Now parents have support from Catholic philosopher Nancy Sherman who maintains that good manners are a preparation for ethical behaviour. Even if they can be a front disguising immoral behaviour, manners are meant to help to shape our moral selves.

Of course, dressing appropriately and complimenting the host on her fine dinner are hardly the antidote to overcoming the moral rot which perennially threatens to undermine civilization. But it is a start.

It raises the issue of how one grows to have the sort of moral courage that, say, enabled St. Maximilian Kolbe to give up his life at Auschwitz so that a man with a wife and children could live. Kolbe's self-sacrifice was no momentary impulse; it was the fruit of a lifetime of moral and religious development.

Moral theologian Servais Pinckaers distinguishes three stages in moral development.
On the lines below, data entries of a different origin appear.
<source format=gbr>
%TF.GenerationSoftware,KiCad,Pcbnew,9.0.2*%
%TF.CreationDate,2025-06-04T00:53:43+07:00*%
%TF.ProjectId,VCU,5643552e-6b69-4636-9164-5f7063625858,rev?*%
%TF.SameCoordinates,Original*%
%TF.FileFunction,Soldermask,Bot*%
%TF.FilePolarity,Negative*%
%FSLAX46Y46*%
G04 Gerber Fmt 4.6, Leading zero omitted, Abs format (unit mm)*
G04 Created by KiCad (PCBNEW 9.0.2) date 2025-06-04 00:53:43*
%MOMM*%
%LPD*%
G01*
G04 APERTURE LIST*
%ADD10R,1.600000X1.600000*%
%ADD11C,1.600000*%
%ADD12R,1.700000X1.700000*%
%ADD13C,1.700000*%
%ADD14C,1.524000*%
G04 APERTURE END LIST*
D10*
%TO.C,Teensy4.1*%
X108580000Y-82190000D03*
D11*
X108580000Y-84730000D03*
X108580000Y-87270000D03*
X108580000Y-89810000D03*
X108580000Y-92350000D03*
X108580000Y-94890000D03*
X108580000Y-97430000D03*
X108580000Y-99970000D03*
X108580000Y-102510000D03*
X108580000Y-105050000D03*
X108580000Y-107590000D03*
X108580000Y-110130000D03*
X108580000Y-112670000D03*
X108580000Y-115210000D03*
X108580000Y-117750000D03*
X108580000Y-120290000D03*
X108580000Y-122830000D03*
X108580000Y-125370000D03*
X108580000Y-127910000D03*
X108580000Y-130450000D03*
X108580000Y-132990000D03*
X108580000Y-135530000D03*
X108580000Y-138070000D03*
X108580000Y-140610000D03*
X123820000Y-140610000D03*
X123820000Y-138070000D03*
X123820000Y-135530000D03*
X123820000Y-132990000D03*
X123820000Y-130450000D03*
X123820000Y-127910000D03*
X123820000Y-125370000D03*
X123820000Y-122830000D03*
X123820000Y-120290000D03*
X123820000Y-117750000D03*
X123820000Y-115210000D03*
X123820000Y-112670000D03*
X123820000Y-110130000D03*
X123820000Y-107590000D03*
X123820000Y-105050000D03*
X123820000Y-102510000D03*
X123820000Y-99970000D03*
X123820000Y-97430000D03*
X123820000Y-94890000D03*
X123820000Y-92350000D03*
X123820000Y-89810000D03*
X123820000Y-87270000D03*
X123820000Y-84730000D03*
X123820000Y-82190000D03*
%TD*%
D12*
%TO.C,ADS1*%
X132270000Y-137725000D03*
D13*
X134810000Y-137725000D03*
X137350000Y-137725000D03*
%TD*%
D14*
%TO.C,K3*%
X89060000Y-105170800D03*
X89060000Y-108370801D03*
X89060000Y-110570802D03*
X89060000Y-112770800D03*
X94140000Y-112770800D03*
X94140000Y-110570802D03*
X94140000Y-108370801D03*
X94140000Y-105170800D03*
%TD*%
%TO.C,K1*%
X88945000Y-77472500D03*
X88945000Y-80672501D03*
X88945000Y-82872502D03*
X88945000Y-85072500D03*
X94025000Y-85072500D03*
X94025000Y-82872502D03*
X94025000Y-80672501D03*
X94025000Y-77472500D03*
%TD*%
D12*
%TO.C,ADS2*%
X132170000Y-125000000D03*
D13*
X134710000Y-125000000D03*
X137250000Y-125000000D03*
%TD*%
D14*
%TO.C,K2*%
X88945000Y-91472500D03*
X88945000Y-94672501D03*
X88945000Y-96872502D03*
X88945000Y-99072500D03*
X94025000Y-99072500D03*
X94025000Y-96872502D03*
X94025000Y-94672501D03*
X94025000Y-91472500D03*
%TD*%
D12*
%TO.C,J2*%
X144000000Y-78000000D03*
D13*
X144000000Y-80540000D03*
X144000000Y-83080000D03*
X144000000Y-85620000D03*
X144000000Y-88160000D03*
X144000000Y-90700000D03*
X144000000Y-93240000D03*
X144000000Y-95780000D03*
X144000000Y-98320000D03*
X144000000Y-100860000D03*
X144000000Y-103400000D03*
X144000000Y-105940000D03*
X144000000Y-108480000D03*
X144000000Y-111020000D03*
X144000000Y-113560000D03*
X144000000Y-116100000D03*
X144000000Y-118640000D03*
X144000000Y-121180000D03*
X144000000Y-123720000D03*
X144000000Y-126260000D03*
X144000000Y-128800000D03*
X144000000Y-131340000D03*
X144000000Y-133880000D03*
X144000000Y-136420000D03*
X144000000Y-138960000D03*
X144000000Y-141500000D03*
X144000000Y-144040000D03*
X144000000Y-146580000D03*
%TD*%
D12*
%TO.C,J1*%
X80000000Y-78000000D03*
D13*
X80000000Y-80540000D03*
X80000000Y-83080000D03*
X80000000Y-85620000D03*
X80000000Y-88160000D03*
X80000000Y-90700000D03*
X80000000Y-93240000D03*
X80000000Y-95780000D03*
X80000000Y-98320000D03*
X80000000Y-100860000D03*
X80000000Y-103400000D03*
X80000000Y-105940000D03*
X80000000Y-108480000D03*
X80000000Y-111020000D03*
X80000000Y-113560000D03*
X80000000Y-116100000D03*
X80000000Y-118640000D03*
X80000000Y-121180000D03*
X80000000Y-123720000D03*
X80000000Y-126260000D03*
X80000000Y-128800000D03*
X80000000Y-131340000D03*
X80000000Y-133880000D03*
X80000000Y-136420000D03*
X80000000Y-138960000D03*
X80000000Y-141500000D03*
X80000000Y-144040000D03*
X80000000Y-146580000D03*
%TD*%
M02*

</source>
The first is that of the child. The child learns moral laws and learns to obey them. Of course, the child sees all these negative precepts such as, "Don't leave your clothes on the floor," "Don't hit your brother" and "No more candy" as a restraint on freedom.

The art of the parent is to present such prescriptions in a manner so that if at first they appear the imposition of a higher external will, they will eventually resonate with the innate sense of goodness and truth in the child. There is a parenting path, different for each child, that lies somewhere between non-direction and authoritarianism.
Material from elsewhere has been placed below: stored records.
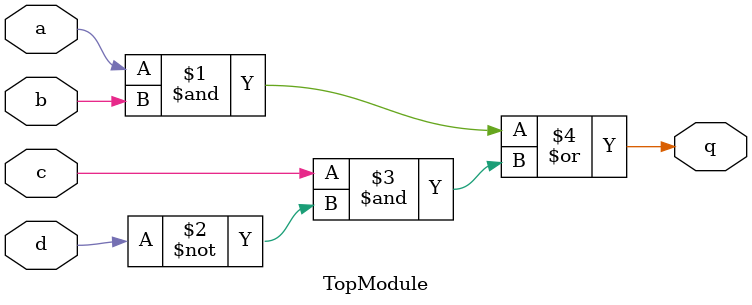
<source format=v>
module TopModule (
  input a,
  input b,
  input c,
  input d,
  output q
);

  assign q = (a & b) | (c & ~d);

endmodule
</source>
The second stage, Pinckaers says, begins at the end of adolescence when the young adult takes responsibility for his or her own moral development. The person begins to love virtue for its own sake and to love others for themselves. The individual sees the value of overcoming bad habits, enduring suffering and putting up with annoyances for the sake of a higher good.

One makes promises and keeps commitments.

If the Ten Commandments provided the schema for moral development in the first stage, the Sermon on the Mount shows the way in the second. The person learns about "the yeast of the Pharisees" - how one can obey the law yet still be self-seeking.

The third stage is that of the adult who brings his or her talents, virtues, ideas and feelings together in the pursuit of a higher end. One has found and is living out one's personal vocation in life. This may be a job, but is also likely to include commitments to family and the wider community.

The Holy Spirit is palpably active in one's life. And one sees the truth of Romans 8:15 - "You did not receive a spirit of slavery to fall back into fear, but you have received a spirit of adoption."

We are co-creators with God and are no longer slaves to the law.

The Romans saw courage as the highest virtue. But it was not the sort of courage that leads one to rescue a child from a burning house. Rather, courage is developed through "small victories of self-conquest" as Pinckaers put it.

The person of little courage rebels against the rules, but is unable to overcome his desires in any lasting way that would allow him to initiate and achieve life's lasting fruits.

In the final stage, one is a leader, even if one's station in life is minor. Here one encounters the cross in its full terror.

The little acts of self-denial that one has made earlier in life have prepared one for the drama of living out one's personal vocation faithfully in the face of opposition that will surely come.

One thing is certain: A person does not reach the higher level of moral development without years of self-mastery, dedication to virtue and contemplation of the good which God has called one to realize in one's life.